### EXERCISE OBJECTIVE
Please reproduce every line of the records below word for word, leaving out the pictures.
[SUPPLIED MATERIAL start]
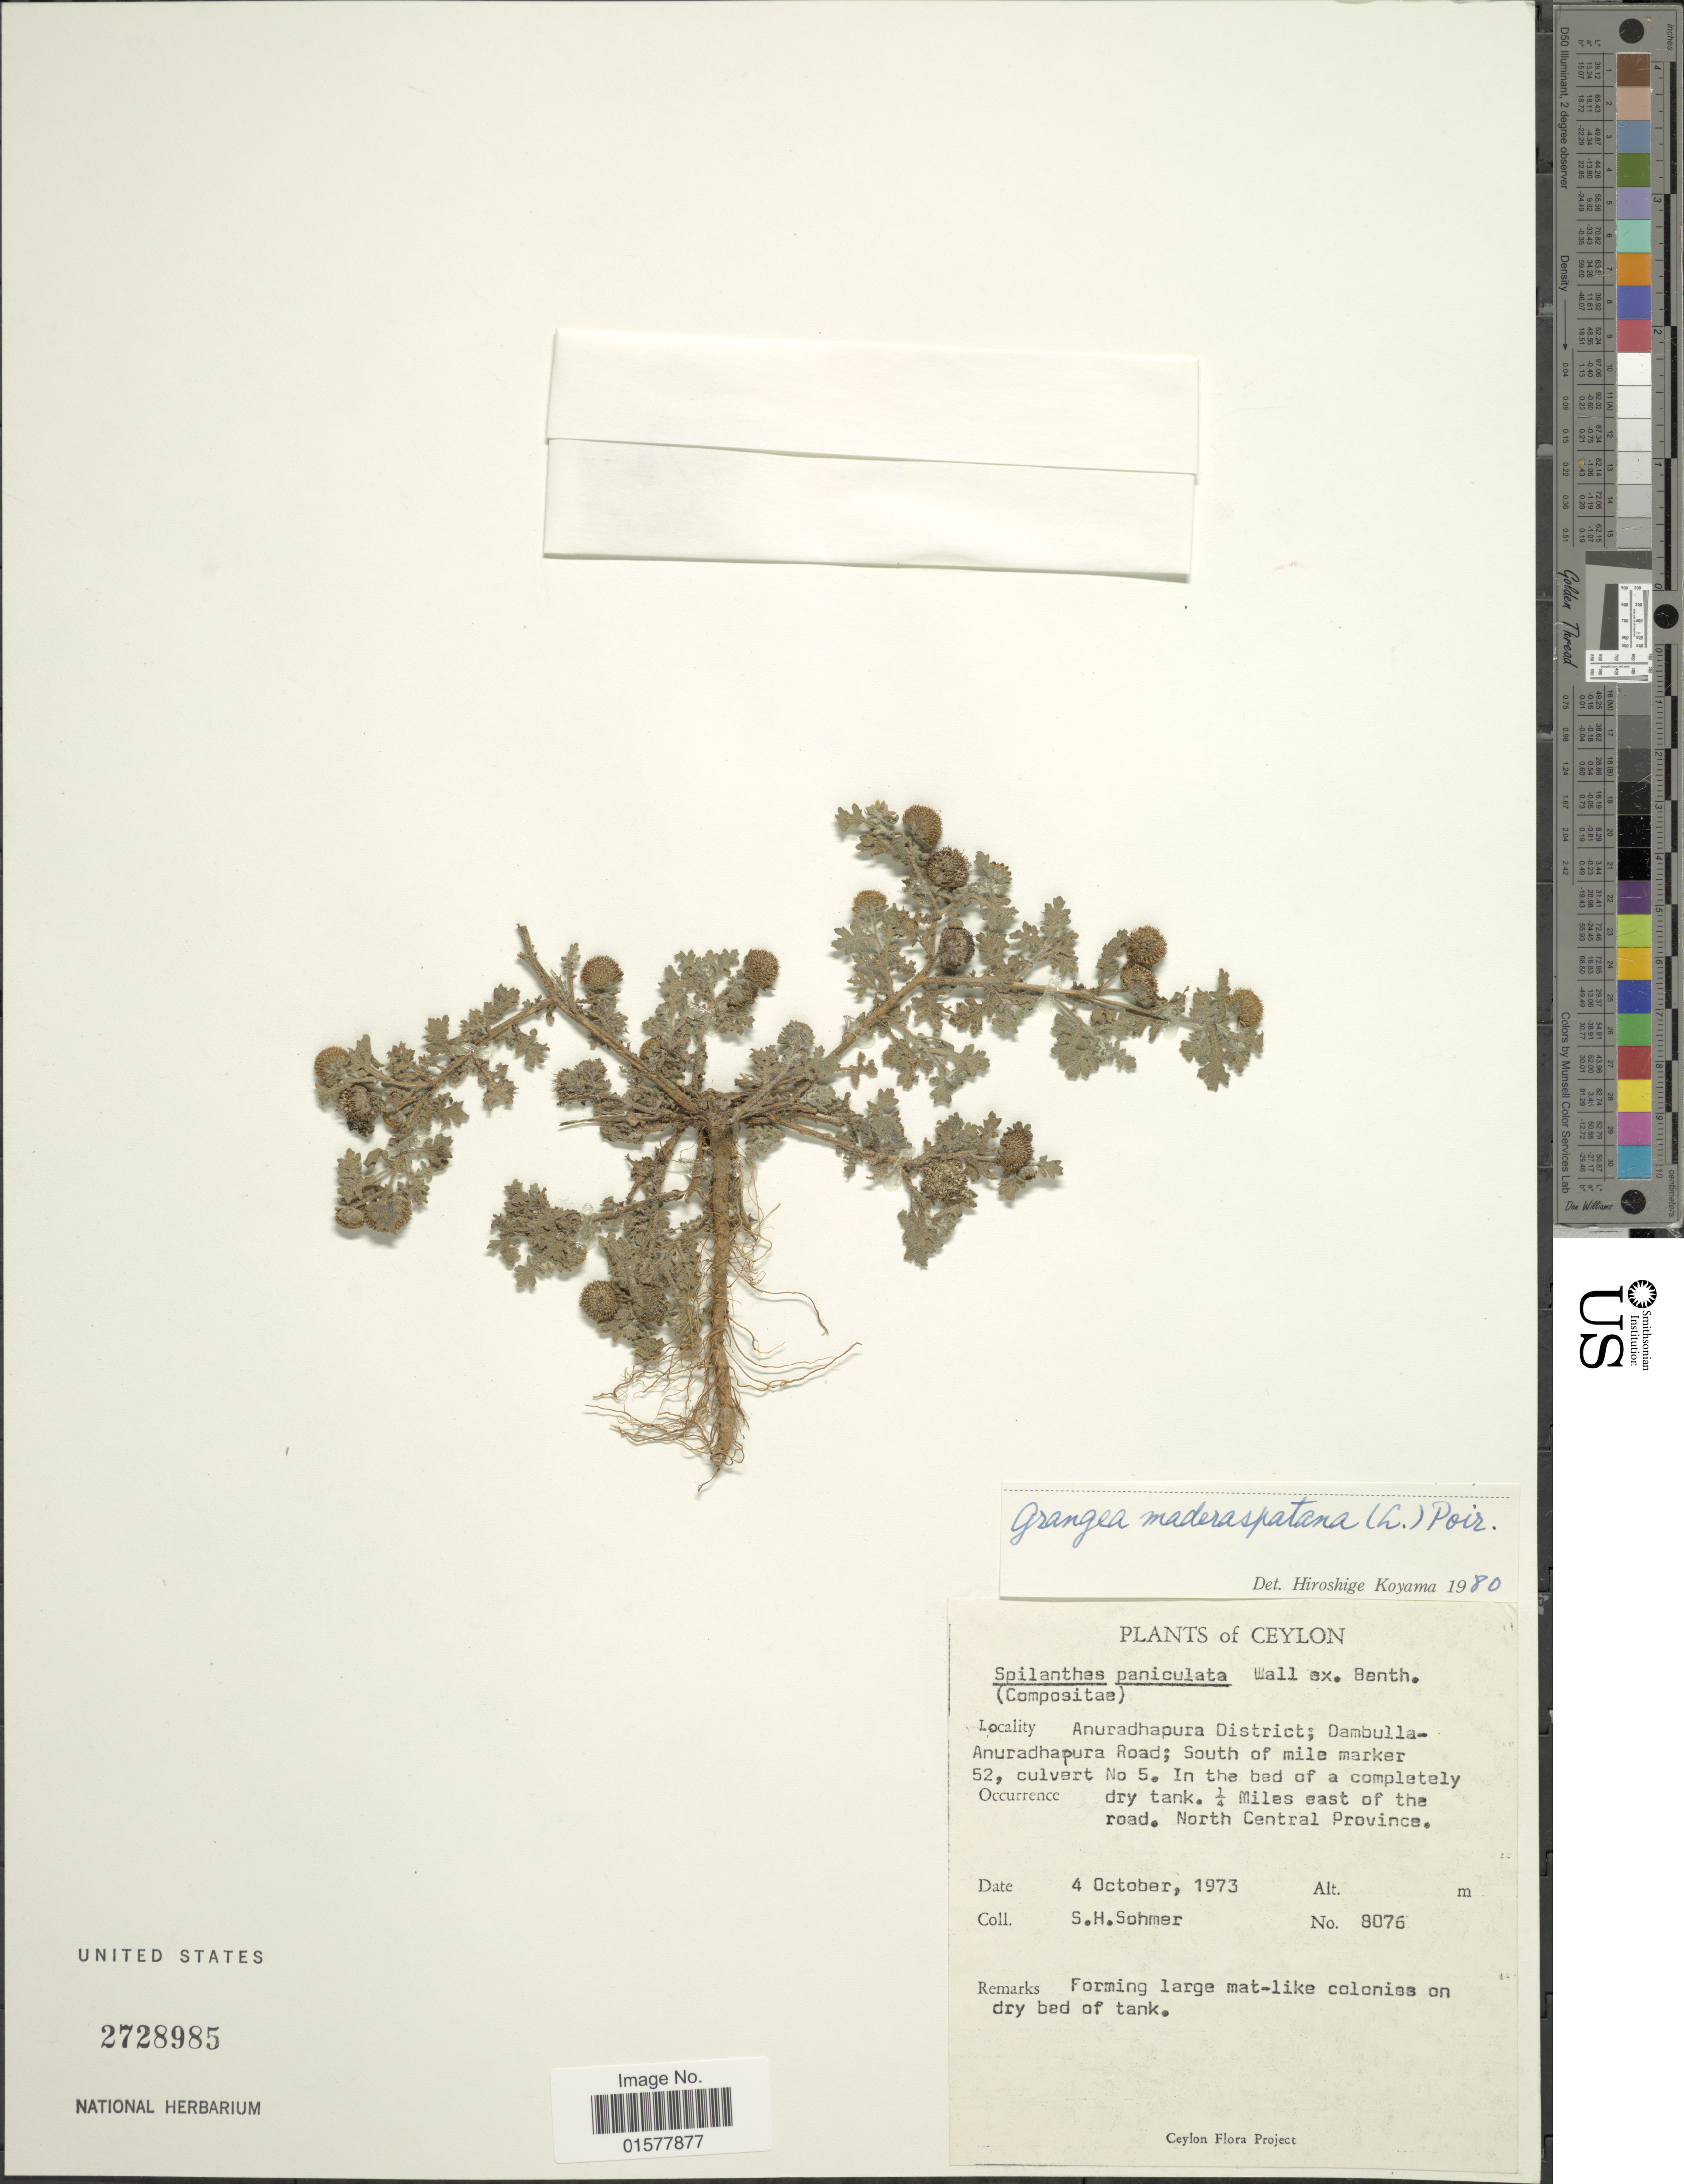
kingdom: Plantae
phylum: Tracheophyta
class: Magnoliopsida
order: Asterales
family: Asteraceae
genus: Grangea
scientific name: Grangea maderaspatana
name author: (L.) Poir.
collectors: S. H. Sohmer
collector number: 8076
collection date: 1973-10-04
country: Sri Lanka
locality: Ceylon, Anuradhapura District; Dambulla-Anurahapura; South of mile marker 52, culvert NO. 5. In the bed of a completely dry tank, ¼ MIles east of the road, North Central Province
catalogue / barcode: US 2728985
[SUPPLIED MATERIAL end]
### TASK SOLUTION
kingdom: Plantae
phylum: Tracheophyta
class: Magnoliopsida
order: Asterales
family: Asteraceae
genus: Grangea
scientific name: Grangea maderaspatana
name author: (L.) Poir.
collectors: S. H. Sohmer
collector number: 8076
collection date: 1973-10-04
country: Sri Lanka
locality: Ceylon, Anuradhapura District; Dambulla-Anurahapura; South of mile marker 52, culvert NO. 5. In the bed of a completely dry tank, ¼ MIles east of the road, North Central Province
catalogue / barcode: US 2728985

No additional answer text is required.